Monday, May 19, 2014

Pilot Lookback: "30 Rock"

Something I like to do every so often is look back on the pilot of a show I love to see just how it all began. Today, I am doing it with 30 Rock, because I'm rewatching the first season for the first time in a while and had some new thoughts on the pilot. So, yes, I created a whole new category for it that I might never use again. Deal with it!

30 Rock pilot






Originally aired: October 11, 2006


The 30 Rock pilot is not one of the shows' more beloved moments - in fact, Tina Fey herself commonly trashes it, referring to it in her book as "sweaty" and saying that her writers have asked her to stop talking about how terrible it is. And yet, the 30 Rock pilot was pretty well-received when it aired - the show became a critical darling fairly quickly, even if audiences were slow to catch on (and never even fully caught on). I remember always having a pretty "meh" reaction to the pilot, but I started watching the show a few episodes into the first season after hearing how good it was, so I didn't get the experience of having it be my first introduction to 30 Rock. This time, I tried to imagine what I would think of the episode if I had never seen the show before, rather than unfairly holding it up to what would come after it. And the truth is, the pilot is a pretty strong introduction to a television comedy series, even if that television comedy series isn't the one that 30 Rock would later become.

→ **TASK DETAILS**:
Answer these questions from the post about the 30 Rock pilot:
(a) On what date did the pilot originally air?
(b) What word does Tina Fey use in her book to describe the pilot?
(c) What did the writer create for this post that might never be used again?
The listing that comes next has no connection to the text above.

→ **DATA ROWS**:
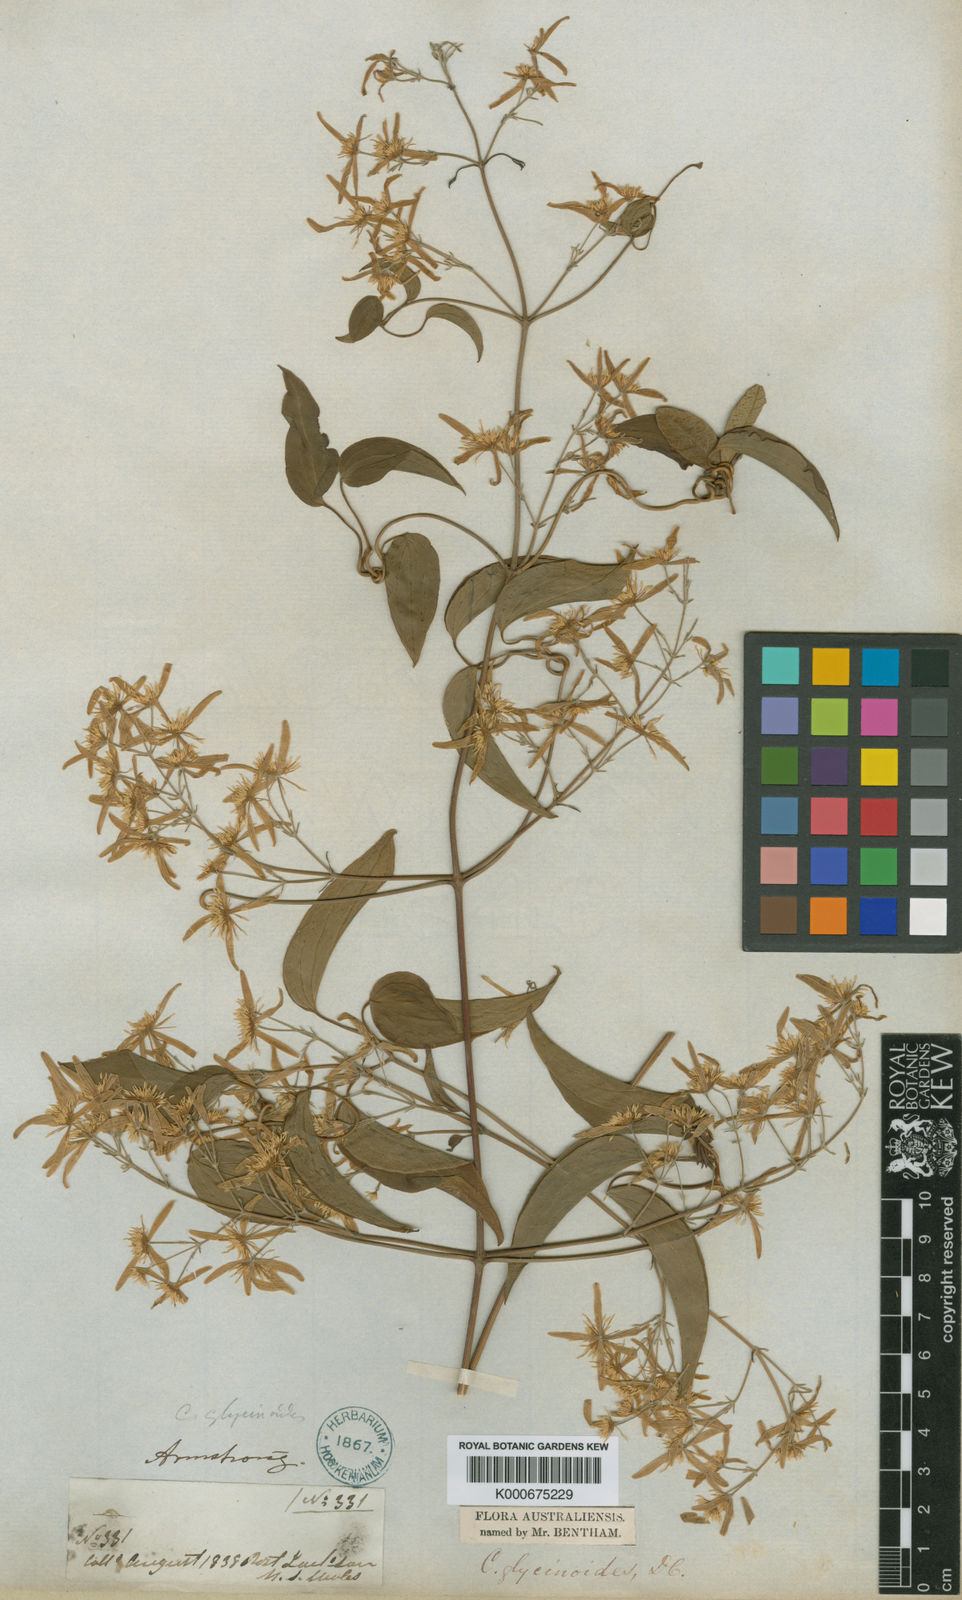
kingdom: Plantae
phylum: Tracheophyta
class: Magnoliopsida
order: Ranunculales
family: Ranunculaceae
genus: Clematis
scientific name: Clematis glycinoides
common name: Forest clematis
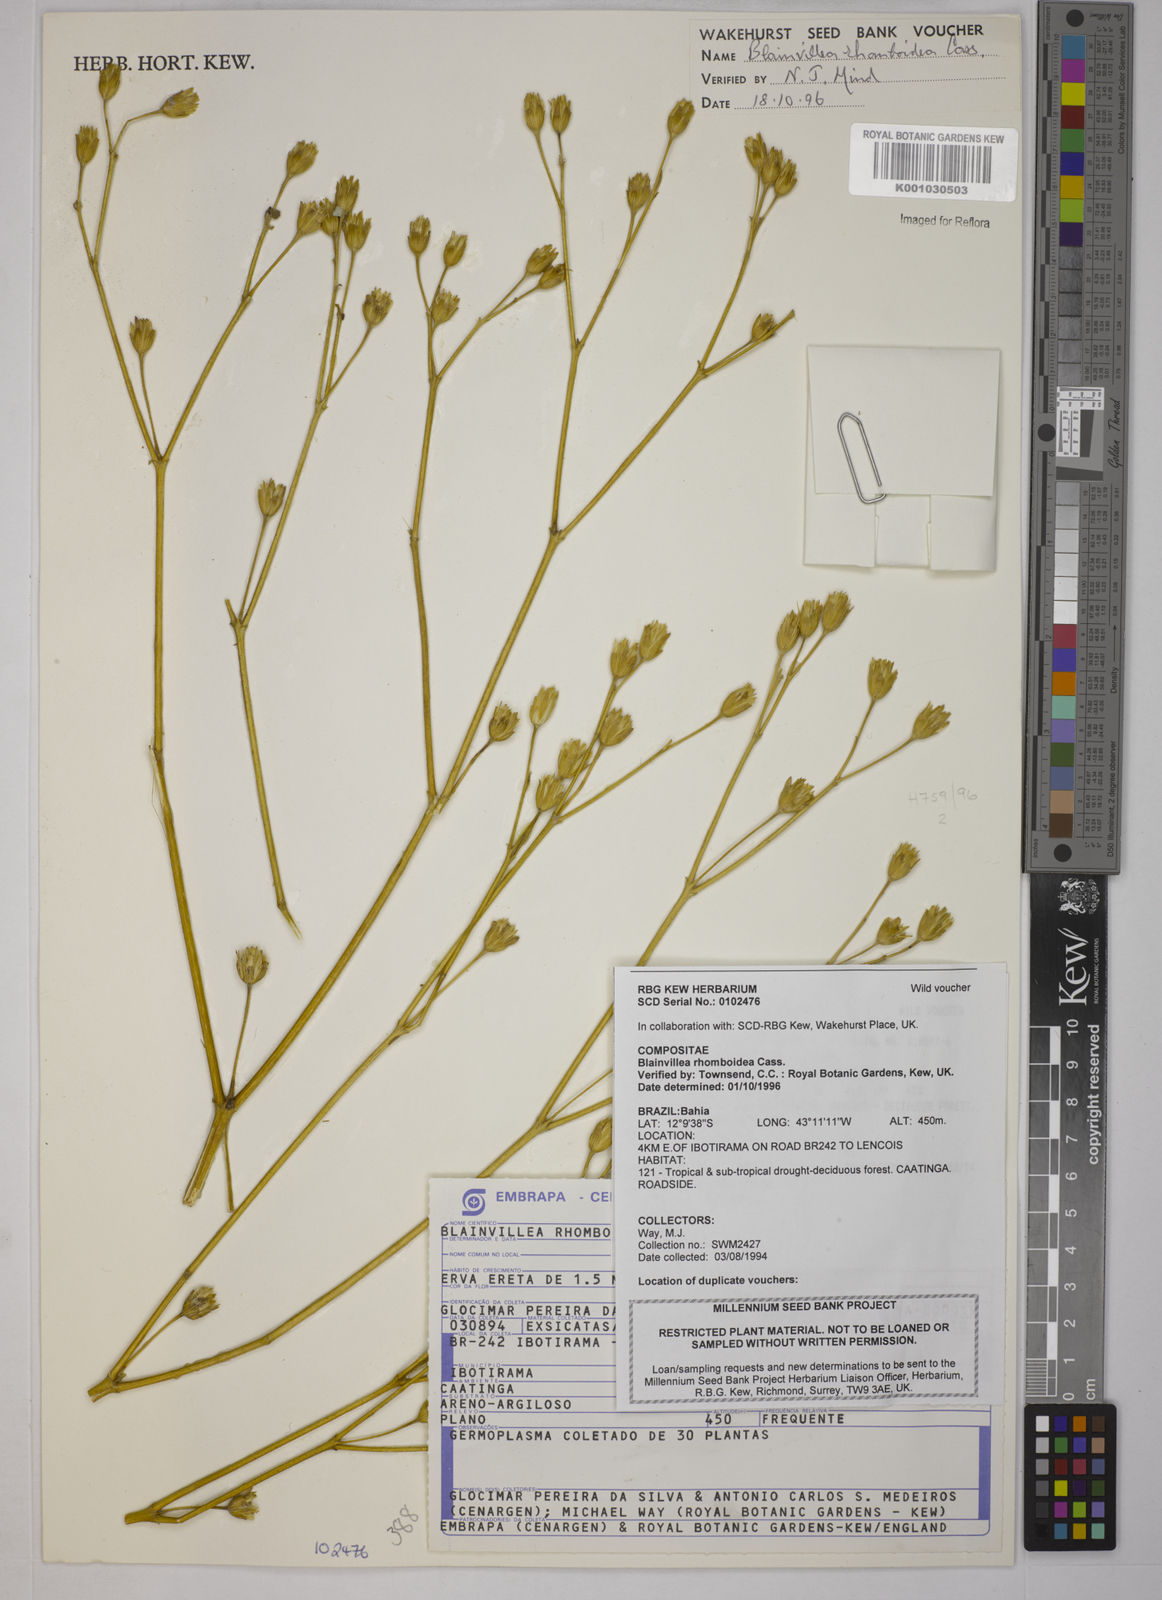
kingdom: Plantae
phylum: Tracheophyta
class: Magnoliopsida
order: Asterales
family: Asteraceae
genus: Blainvillea
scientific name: Blainvillea acmella
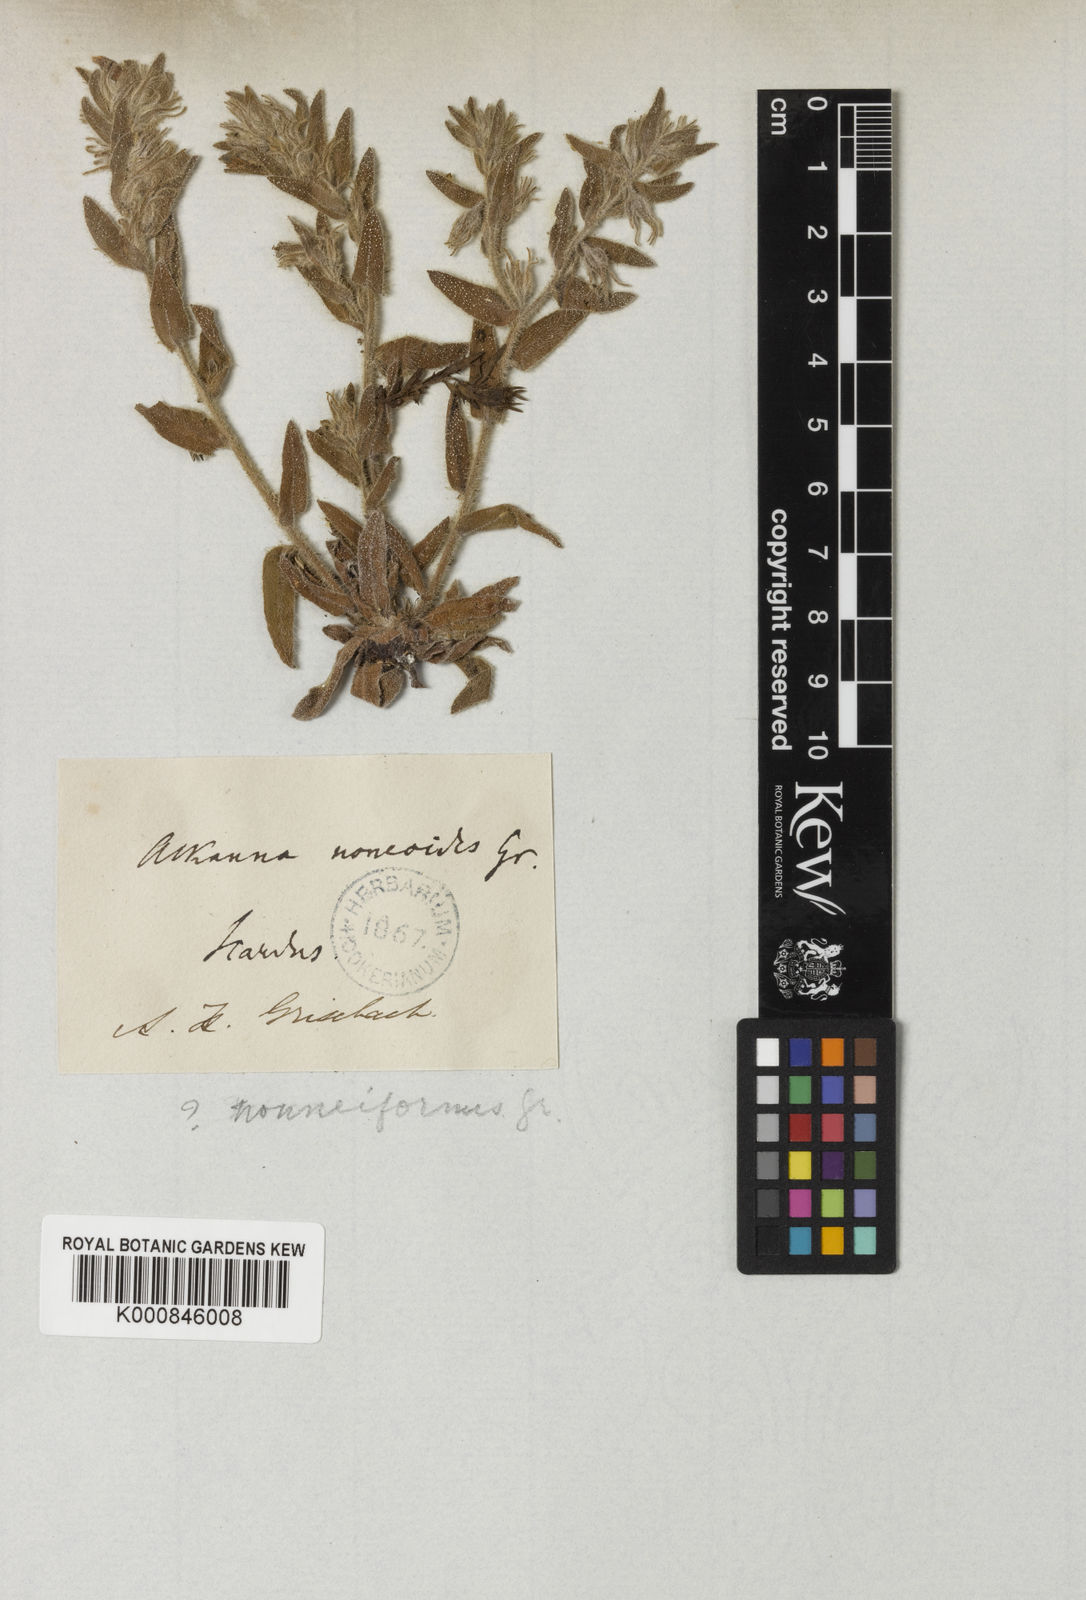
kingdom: Plantae
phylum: Tracheophyta
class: Magnoliopsida
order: Boraginales
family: Boraginaceae
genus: Alkanna
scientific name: Alkanna pindicola
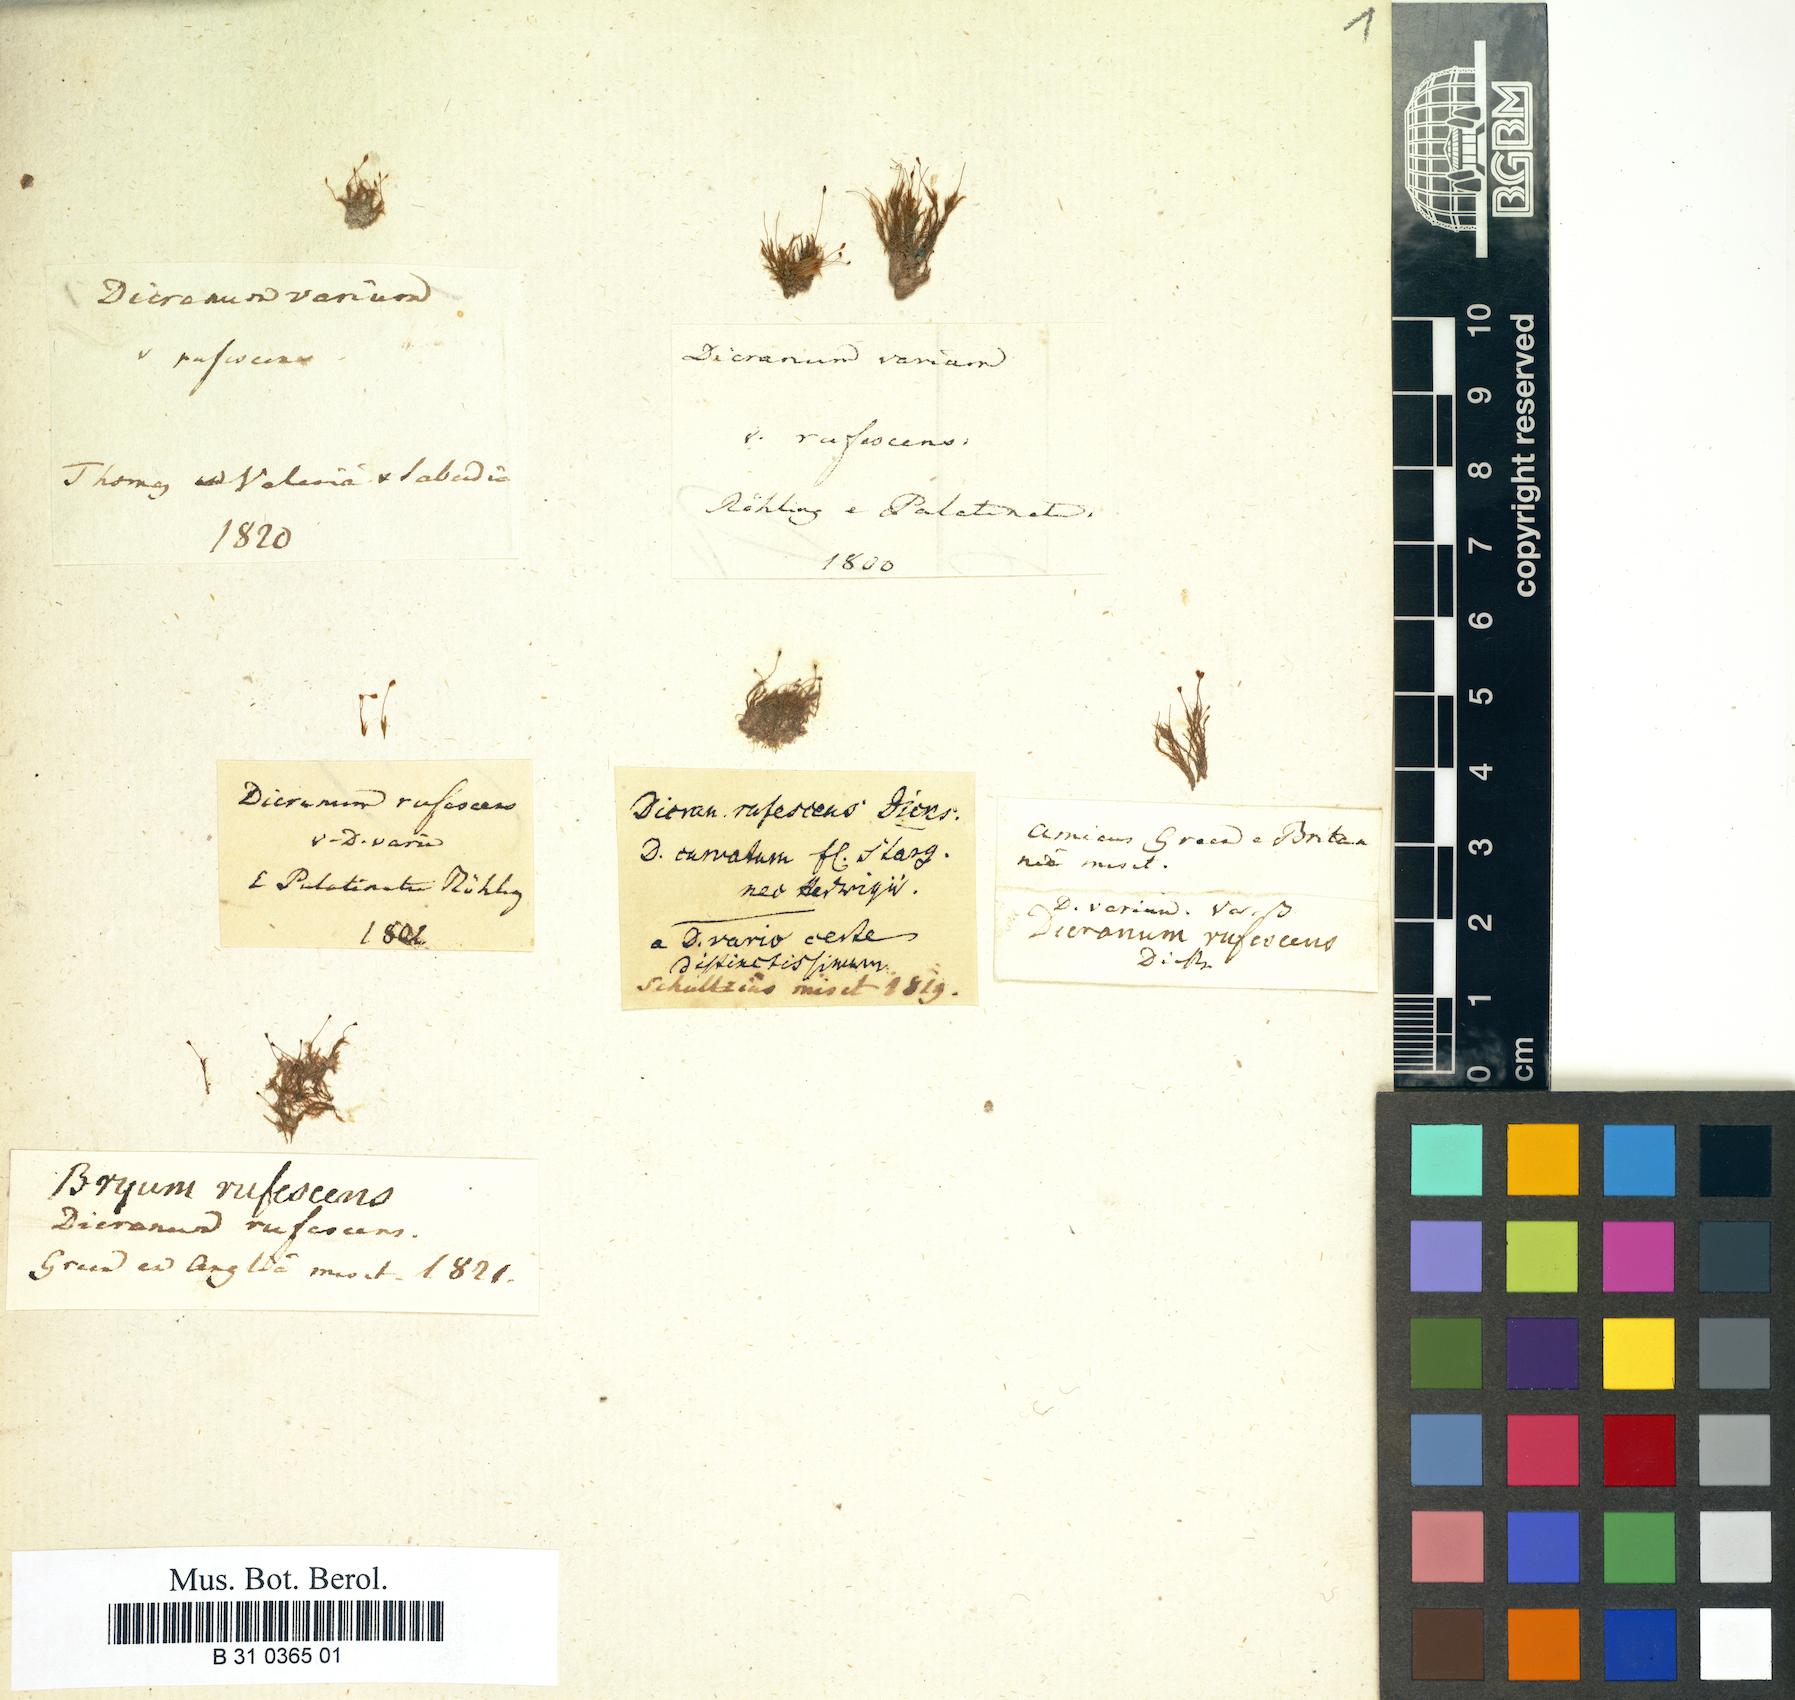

→ **RESULT OF THE TASK**:
(a) October 11, 2006
(b) "Sweaty"
(c) A whole new category